Instruction: Skip the images and copy each record exactly as written.

Data extract:
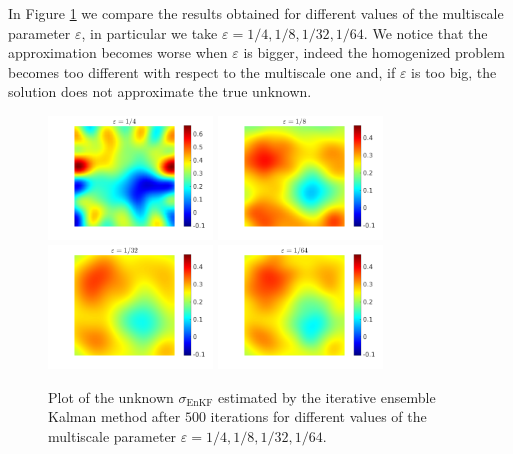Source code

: \documentclass[10pt]{article}
\begin{document}
In Figure \ref{fig:comparison_e} we compare the results obtained for different values of the multiscale parameter $\varepsilon$, in particular we take $\varepsilon = 1/4, 1/8, 1/32, 1/64$. We notice that the approximation becomes worse when $\varepsilon$ is bigger, indeed the homogenized problem becomes too different with respect to the multiscale one and, if $\varepsilon$ is too big, the solution does not approximate the true unknown.

\begin{figure}[t]
\centering
\includegraphics[width = 0.39\textwidth]{ensemble_500_e4}
\includegraphics[width = 0.39\textwidth]{ensemble_500_e8}
\\
\includegraphics[width = 0.39\textwidth]{ensemble_500_e32}
\includegraphics[width = 0.39\textwidth]{ensemble_500_e64}
\caption{Plot of the unknown $\sigma_{\mathrm{EnKF}}$ estimated by the iterative ensemble Kalman method after $500$ iterations for different values of the multiscale parameter $\varepsilon = 1/4, 1/8, 1/32, 1/64$.}
\label{fig:comparison_e}
\end{figure}
\end{document}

Answer space:
Source code

: \documentclass[10pt]{article}
\begin{document}
In Figure \ref{fig:comparison_e} we compare the results obtained for different values of the multiscale parameter $\varepsilon$, in particular we take $\varepsilon = 1/4, 1/8, 1/32, 1/64$. We notice that the approximation becomes worse when $\varepsilon$ is bigger, indeed the homogenized problem becomes too different with respect to the multiscale one and, if $\varepsilon$ is too big, the solution does not approximate the true unknown.

\begin{figure}[t]
\centering
\includegraphics[width = 0.39\textwidth]{ensemble_500_e4}
\includegraphics[width = 0.39\textwidth]{ensemble_500_e8}
\\
\includegraphics[width = 0.39\textwidth]{ensemble_500_e32}
\includegraphics[width = 0.39\textwidth]{ensemble_500_e64}
\caption{Plot of the unknown $\sigma_{\mathrm{EnKF}}$ estimated by the iterative ensemble Kalman method after $500$ iterations for different values of the multiscale parameter $\varepsilon = 1/4, 1/8, 1/32, 1/64$.}
\label{fig:comparison_e}
\end{figure}
\end{document}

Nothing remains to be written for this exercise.